Aim of the task ▸ Word for word, copy all the data and drop the pictures.

:: Dataset content ::

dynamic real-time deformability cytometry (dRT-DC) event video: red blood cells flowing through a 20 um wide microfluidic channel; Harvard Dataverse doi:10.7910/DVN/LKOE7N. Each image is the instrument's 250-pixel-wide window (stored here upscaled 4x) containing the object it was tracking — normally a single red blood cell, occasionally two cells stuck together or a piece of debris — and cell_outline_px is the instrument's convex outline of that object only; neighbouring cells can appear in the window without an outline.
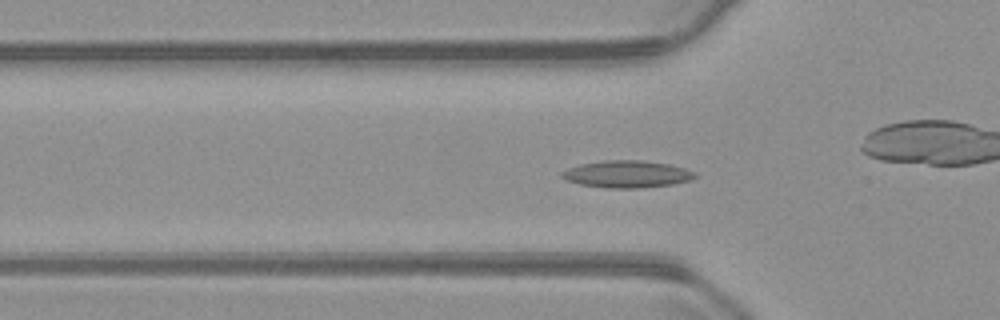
{"species": "common noctule bat (a hibernating species)", "species_latin": "Nyctalus noctula", "temperature_condition": "warm", "stored_images_in_passage": 56, "camera_frame_rate_fps": 3000, "um_per_image_px": 0.085, "animal": {"sex": "male", "body_mass_g": 23.1, "forearm_length_mm": 52.7}, "frame": {"image": 1, "passage_image": 18, "time_ms": 5.667, "image_size_px": [1000, 320], "cell_outline_px": [[696, 176], [692, 180], [672, 184], [640, 188], [604, 188], [580, 184], [564, 180], [560, 176], [560, 172], [568, 168], [580, 164], [604, 160], [640, 160], [668, 164], [684, 168], [696, 172]], "centroid_in_image_um": [53.26, 14.8], "position_along_channel_um": 72.5, "area_um2": 21.15}}
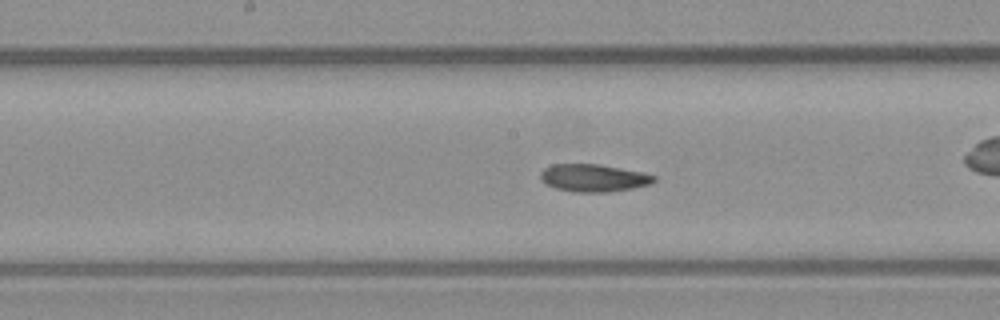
{"frame": {"image": 2, "passage_image": 28, "time_ms": 9.0, "image_size_px": [1000, 320], "cell_outline_px": [[656, 180], [652, 184], [632, 188], [608, 192], [576, 192], [556, 188], [544, 184], [540, 180], [540, 172], [544, 168], [552, 164], [600, 164], [644, 172], [656, 176]], "centroid_in_image_um": [50.45, 15.12], "position_along_channel_um": 197.7, "area_um2": 18.44}}
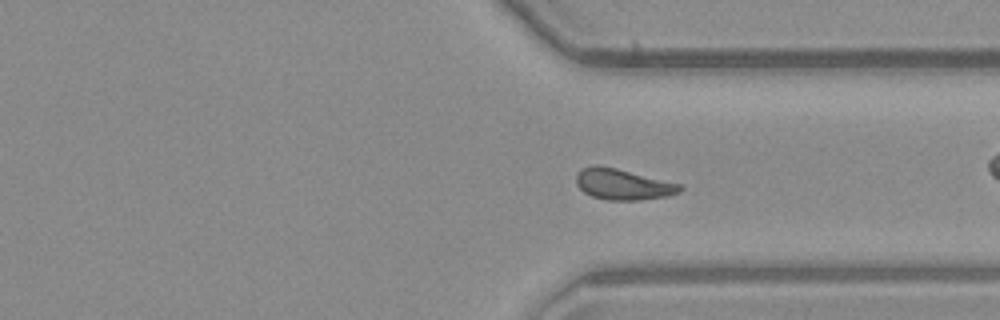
{"frame": {"image": 3, "passage_image": 41, "time_ms": 13.333, "image_size_px": [1000, 320], "cell_outline_px": [[684, 188], [680, 192], [668, 196], [640, 200], [608, 200], [592, 196], [584, 192], [576, 184], [576, 172], [580, 168], [592, 164], [600, 164], [684, 184]], "centroid_in_image_um": [52.96, 15.64], "position_along_channel_um": 358.4, "area_um2": 19.19}}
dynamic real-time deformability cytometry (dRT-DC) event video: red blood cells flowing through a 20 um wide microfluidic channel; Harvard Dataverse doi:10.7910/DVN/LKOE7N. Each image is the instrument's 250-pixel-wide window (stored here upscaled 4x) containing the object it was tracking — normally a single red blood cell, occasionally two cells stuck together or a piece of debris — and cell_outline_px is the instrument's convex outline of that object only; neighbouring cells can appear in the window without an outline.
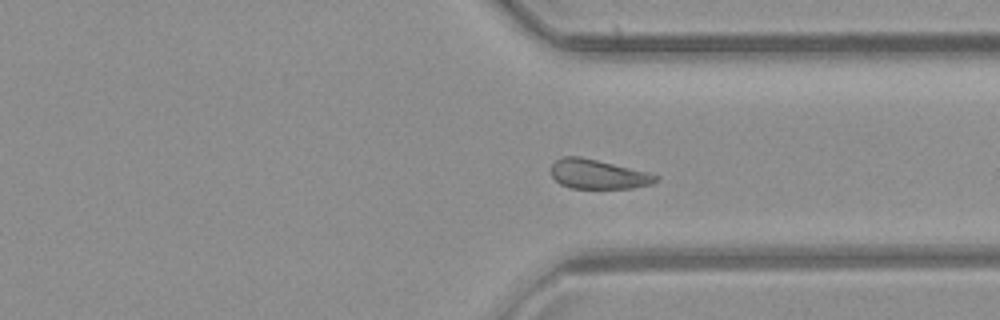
{"species": "common noctule bat (a hibernating species)", "species_latin": "Nyctalus noctula", "temperature_condition": "room temperature", "stored_images_in_passage": 29, "camera_frame_rate_fps": 3000, "um_per_image_px": 0.085, "animal": {"sex": "female", "body_mass_g": 21.9}, "frame": {"image": 1, "passage_image": 25, "time_ms": 8.0, "image_size_px": [1000, 320], "cell_outline_px": [[660, 180], [652, 184], [632, 188], [572, 188], [560, 184], [552, 176], [552, 164], [556, 160], [564, 156], [580, 156], [648, 172], [660, 176]], "centroid_in_image_um": [50.87, 14.81], "position_along_channel_um": 360.5, "area_um2": 17.92}, "authors_computed_cell_mechanics": {"area_um2": 18.8428, "velocity_mm_per_s": 3.9858, "shape_relaxation_time_tau1_ms": null, "shape_relaxation_time_tau2_ms": 5.0961, "deformation_change_tau1": null, "deformation_change_tau2": 0.0981}}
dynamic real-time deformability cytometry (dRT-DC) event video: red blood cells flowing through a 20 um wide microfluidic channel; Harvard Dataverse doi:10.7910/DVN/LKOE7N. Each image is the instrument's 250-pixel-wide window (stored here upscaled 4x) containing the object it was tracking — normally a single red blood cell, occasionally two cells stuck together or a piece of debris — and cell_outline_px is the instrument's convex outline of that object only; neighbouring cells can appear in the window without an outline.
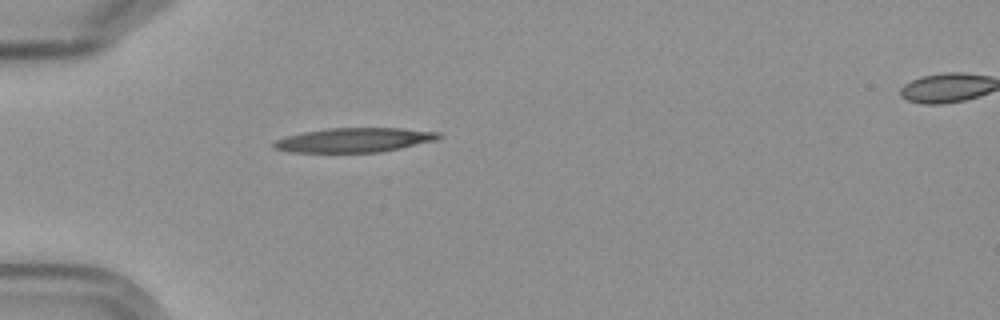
{"species": "Egyptian fruit bat (a non-hibernating species)", "species_latin": "Rousettus aegyptiacus", "temperature_condition": "cold", "stored_images_in_passage": 2, "segment_of_instrument_passage": [1, 2], "camera_frame_rate_fps": 3000, "um_per_image_px": 0.085, "frame": {"image": 1, "passage_image": 1, "time_ms": 0.0, "image_size_px": [1000, 320], "cell_outline_px": [[440, 136], [436, 140], [400, 148], [380, 152], [288, 152], [272, 148], [272, 144], [276, 140], [288, 136], [304, 132], [328, 128], [400, 128], [440, 132]], "centroid_in_image_um": [30.09, 11.9], "position_along_channel_um": 54.9, "area_um2": 23.24}}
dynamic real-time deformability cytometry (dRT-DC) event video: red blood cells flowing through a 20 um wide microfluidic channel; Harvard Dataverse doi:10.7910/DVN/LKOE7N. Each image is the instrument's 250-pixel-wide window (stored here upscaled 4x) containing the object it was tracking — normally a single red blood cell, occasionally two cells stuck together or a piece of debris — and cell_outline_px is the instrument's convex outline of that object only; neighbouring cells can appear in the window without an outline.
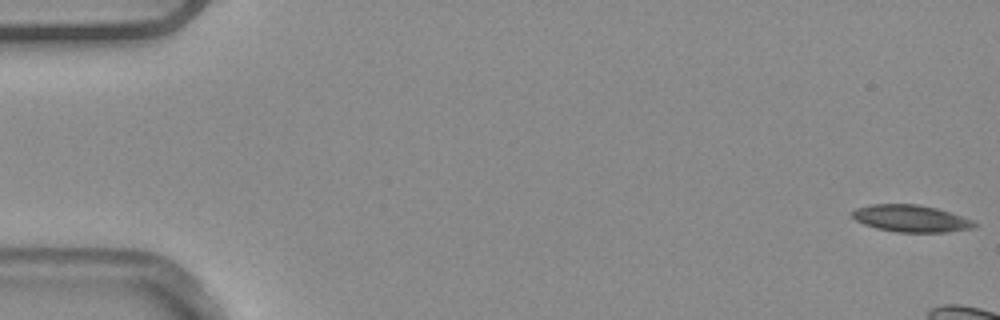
{"species": "common noctule bat (a hibernating species)", "species_latin": "Nyctalus noctula", "temperature_condition": "warm", "stored_images_in_passage": 6, "camera_frame_rate_fps": 3000, "um_per_image_px": 0.085, "animal": {"sex": "male", "body_mass_g": 20.4}, "frame": {"image": 1, "passage_image": 1, "time_ms": 0.0, "image_size_px": [1000, 320], "cell_outline_px": [[980, 224], [972, 228], [948, 232], [896, 232], [876, 228], [864, 224], [856, 220], [852, 216], [852, 212], [856, 208], [872, 204], [916, 204], [936, 208], [972, 220]], "centroid_in_image_um": [77.43, 18.57], "position_along_channel_um": 7.6, "area_um2": 19.07}}
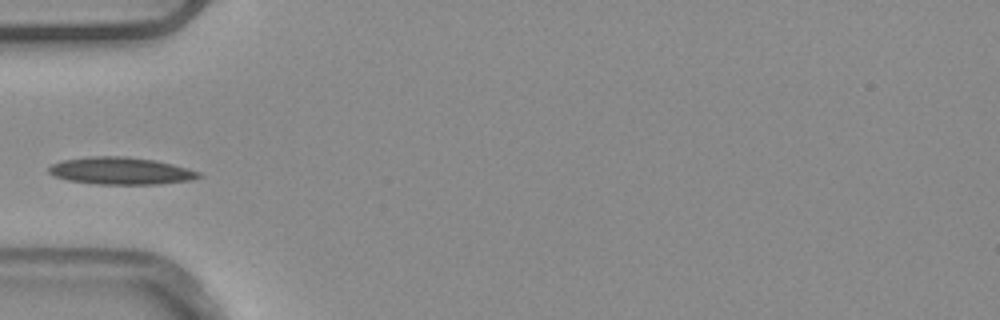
{"frame": {"image": 2, "passage_image": 6, "time_ms": 1.667, "image_size_px": [1000, 320], "cell_outline_px": [[204, 176], [192, 180], [160, 184], [96, 184], [68, 180], [56, 176], [48, 172], [48, 168], [52, 164], [60, 160], [88, 156], [124, 156], [156, 160], [188, 168], [200, 172]], "centroid_in_image_um": [10.29, 14.52], "position_along_channel_um": 74.7, "area_um2": 23.99}}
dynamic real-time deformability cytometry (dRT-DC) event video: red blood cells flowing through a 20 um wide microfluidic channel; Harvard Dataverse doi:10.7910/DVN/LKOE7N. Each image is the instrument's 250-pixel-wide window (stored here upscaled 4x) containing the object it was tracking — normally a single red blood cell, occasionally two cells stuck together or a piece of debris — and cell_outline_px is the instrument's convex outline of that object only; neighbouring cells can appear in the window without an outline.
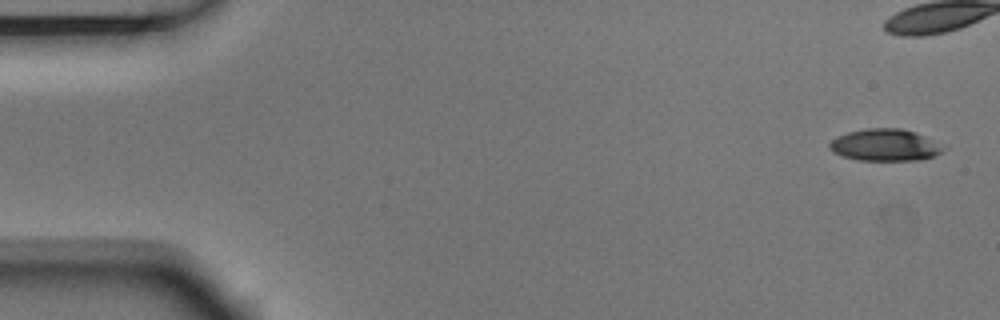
{"species": "Egyptian fruit bat (a non-hibernating species)", "species_latin": "Rousettus aegyptiacus", "temperature_condition": "room temperature", "stored_images_in_passage": 5, "camera_frame_rate_fps": 3000, "um_per_image_px": 0.085, "animal": {"sex": "male"}, "frame": {"image": 1, "passage_image": 1, "time_ms": 0.0, "image_size_px": [1000, 320], "cell_outline_px": [[948, 148], [944, 152], [936, 156], [924, 160], [860, 160], [844, 156], [832, 152], [828, 148], [828, 144], [836, 136], [848, 132], [868, 128], [900, 128], [916, 132]], "centroid_in_image_um": [75.26, 12.33], "position_along_channel_um": 9.7, "area_um2": 21.39}}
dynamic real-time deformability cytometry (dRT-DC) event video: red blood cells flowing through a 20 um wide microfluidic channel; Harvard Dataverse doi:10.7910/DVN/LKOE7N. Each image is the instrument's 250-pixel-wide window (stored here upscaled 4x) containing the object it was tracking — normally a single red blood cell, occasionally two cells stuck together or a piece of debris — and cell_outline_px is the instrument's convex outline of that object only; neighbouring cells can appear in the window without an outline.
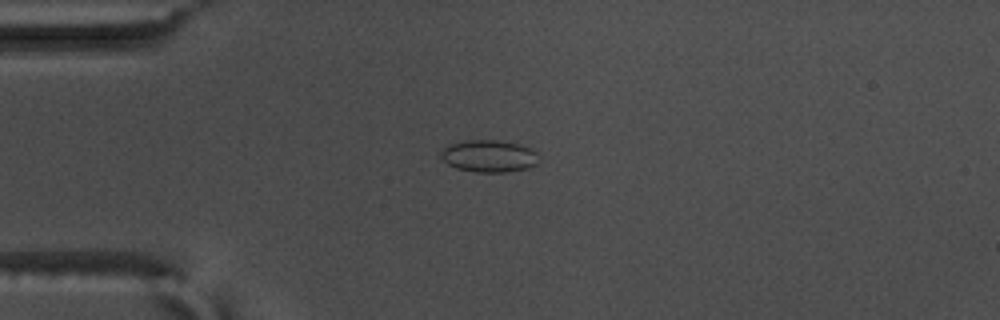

:::

Answer below ▸
dynamic real-time deformability cytometry (dRT-DC) event video: red blood cells flowing through a 20 um wide microfluidic channel; Harvard Dataverse doi:10.7910/DVN/LKOE7N. Each image is the instrument's 250-pixel-wide window (stored here upscaled 4x) containing the object it was tracking — normally a single red blood cell, occasionally two cells stuck together or a piece of debris — and cell_outline_px is the instrument's convex outline of that object only; neighbouring cells can appear in the window without an outline.
{"species": "common noctule bat (a hibernating species)", "species_latin": "Nyctalus noctula", "temperature_condition": "warm", "stored_images_in_passage": 56, "camera_frame_rate_fps": 3000, "um_per_image_px": 0.085, "animal": {"sex": "male", "body_mass_g": 23.1, "forearm_length_mm": 52.7}, "frame": {"image": 1, "passage_image": 18, "time_ms": 5.667, "image_size_px": [1000, 320], "cell_outline_px": [[696, 176], [692, 180], [672, 184], [640, 188], [604, 188], [580, 184], [564, 180], [560, 176], [560, 172], [568, 168], [580, 164], [604, 160], [640, 160], [668, 164], [684, 168], [696, 172]], "centroid_in_image_um": [53.26, 14.8], "position_along_channel_um": 72.5, "area_um2": 21.15}}
{"frame": {"image": 2, "passage_image": 28, "time_ms": 9.0, "image_size_px": [1000, 320], "cell_outline_px": [[656, 180], [652, 184], [632, 188], [608, 192], [576, 192], [556, 188], [544, 184], [540, 180], [540, 172], [544, 168], [552, 164], [600, 164], [644, 172], [656, 176]], "centroid_in_image_um": [50.45, 15.12], "position_along_channel_um": 197.7, "area_um2": 18.44}}
{"frame": {"image": 3, "passage_image": 41, "time_ms": 13.333, "image_size_px": [1000, 320], "cell_outline_px": [[684, 188], [680, 192], [668, 196], [640, 200], [608, 200], [592, 196], [584, 192], [576, 184], [576, 172], [580, 168], [592, 164], [600, 164], [684, 184]], "centroid_in_image_um": [52.96, 15.64], "position_along_channel_um": 358.4, "area_um2": 19.19}}
dynamic real-time deformability cytometry (dRT-DC) event video: red blood cells flowing through a 20 um wide microfluidic channel; Harvard Dataverse doi:10.7910/DVN/LKOE7N. Each image is the instrument's 250-pixel-wide window (stored here upscaled 4x) containing the object it was tracking — normally a single red blood cell, occasionally two cells stuck together or a piece of debris — and cell_outline_px is the instrument's convex outline of that object only; neighbouring cells can appear in the window without an outline.
{"species": "common noctule bat (a hibernating species)", "species_latin": "Nyctalus noctula", "temperature_condition": "room temperature", "stored_images_in_passage": 29, "camera_frame_rate_fps": 3000, "um_per_image_px": 0.085, "animal": {"sex": "female", "body_mass_g": 21.9}, "frame": {"image": 1, "passage_image": 25, "time_ms": 8.0, "image_size_px": [1000, 320], "cell_outline_px": [[660, 180], [652, 184], [632, 188], [572, 188], [560, 184], [552, 176], [552, 164], [556, 160], [564, 156], [580, 156], [648, 172], [660, 176]], "centroid_in_image_um": [50.87, 14.81], "position_along_channel_um": 360.5, "area_um2": 17.92}, "authors_computed_cell_mechanics": {"area_um2": 18.8428, "velocity_mm_per_s": 3.9858, "shape_relaxation_time_tau1_ms": null, "shape_relaxation_time_tau2_ms": 5.0961, "deformation_change_tau1": null, "deformation_change_tau2": 0.0981}}
dynamic real-time deformability cytometry (dRT-DC) event video: red blood cells flowing through a 20 um wide microfluidic channel; Harvard Dataverse doi:10.7910/DVN/LKOE7N. Each image is the instrument's 250-pixel-wide window (stored here upscaled 4x) containing the object it was tracking — normally a single red blood cell, occasionally two cells stuck together or a piece of debris — and cell_outline_px is the instrument's convex outline of that object only; neighbouring cells can appear in the window without an outline.
{"species": "Egyptian fruit bat (a non-hibernating species)", "species_latin": "Rousettus aegyptiacus", "temperature_condition": "cold", "stored_images_in_passage": 2, "segment_of_instrument_passage": [1, 2], "camera_frame_rate_fps": 3000, "um_per_image_px": 0.085, "frame": {"image": 1, "passage_image": 1, "time_ms": 0.0, "image_size_px": [1000, 320], "cell_outline_px": [[440, 136], [436, 140], [400, 148], [380, 152], [288, 152], [272, 148], [272, 144], [276, 140], [288, 136], [304, 132], [328, 128], [400, 128], [440, 132]], "centroid_in_image_um": [30.09, 11.9], "position_along_channel_um": 54.9, "area_um2": 23.24}}
dynamic real-time deformability cytometry (dRT-DC) event video: red blood cells flowing through a 20 um wide microfluidic channel; Harvard Dataverse doi:10.7910/DVN/LKOE7N. Each image is the instrument's 250-pixel-wide window (stored here upscaled 4x) containing the object it was tracking — normally a single red blood cell, occasionally two cells stuck together or a piece of debris — and cell_outline_px is the instrument's convex outline of that object only; neighbouring cells can appear in the window without an outline.
{"species": "common noctule bat (a hibernating species)", "species_latin": "Nyctalus noctula", "temperature_condition": "warm", "stored_images_in_passage": 6, "camera_frame_rate_fps": 3000, "um_per_image_px": 0.085, "animal": {"sex": "male", "body_mass_g": 20.4}, "frame": {"image": 1, "passage_image": 1, "time_ms": 0.0, "image_size_px": [1000, 320], "cell_outline_px": [[980, 224], [972, 228], [948, 232], [896, 232], [876, 228], [864, 224], [856, 220], [852, 216], [852, 212], [856, 208], [872, 204], [916, 204], [936, 208], [972, 220]], "centroid_in_image_um": [77.43, 18.57], "position_along_channel_um": 7.6, "area_um2": 19.07}}
{"frame": {"image": 2, "passage_image": 6, "time_ms": 1.667, "image_size_px": [1000, 320], "cell_outline_px": [[204, 176], [192, 180], [160, 184], [96, 184], [68, 180], [56, 176], [48, 172], [48, 168], [52, 164], [60, 160], [88, 156], [124, 156], [156, 160], [188, 168], [200, 172]], "centroid_in_image_um": [10.29, 14.52], "position_along_channel_um": 74.7, "area_um2": 23.99}}
dynamic real-time deformability cytometry (dRT-DC) event video: red blood cells flowing through a 20 um wide microfluidic channel; Harvard Dataverse doi:10.7910/DVN/LKOE7N. Each image is the instrument's 250-pixel-wide window (stored here upscaled 4x) containing the object it was tracking — normally a single red blood cell, occasionally two cells stuck together or a piece of debris — and cell_outline_px is the instrument's convex outline of that object only; neighbouring cells can appear in the window without an outline.
{"species": "Egyptian fruit bat (a non-hibernating species)", "species_latin": "Rousettus aegyptiacus", "temperature_condition": "room temperature", "stored_images_in_passage": 5, "camera_frame_rate_fps": 3000, "um_per_image_px": 0.085, "animal": {"sex": "male"}, "frame": {"image": 1, "passage_image": 1, "time_ms": 0.0, "image_size_px": [1000, 320], "cell_outline_px": [[948, 148], [944, 152], [936, 156], [924, 160], [860, 160], [844, 156], [832, 152], [828, 148], [828, 144], [836, 136], [848, 132], [868, 128], [900, 128], [916, 132]], "centroid_in_image_um": [75.26, 12.33], "position_along_channel_um": 9.7, "area_um2": 21.39}}
dynamic real-time deformability cytometry (dRT-DC) event video: red blood cells flowing through a 20 um wide microfluidic channel; Harvard Dataverse doi:10.7910/DVN/LKOE7N. Each image is the instrument's 250-pixel-wide window (stored here upscaled 4x) containing the object it was tracking — normally a single red blood cell, occasionally two cells stuck together or a piece of debris — and cell_outline_px is the instrument's convex outline of that object only; neighbouring cells can appear in the window without an outline.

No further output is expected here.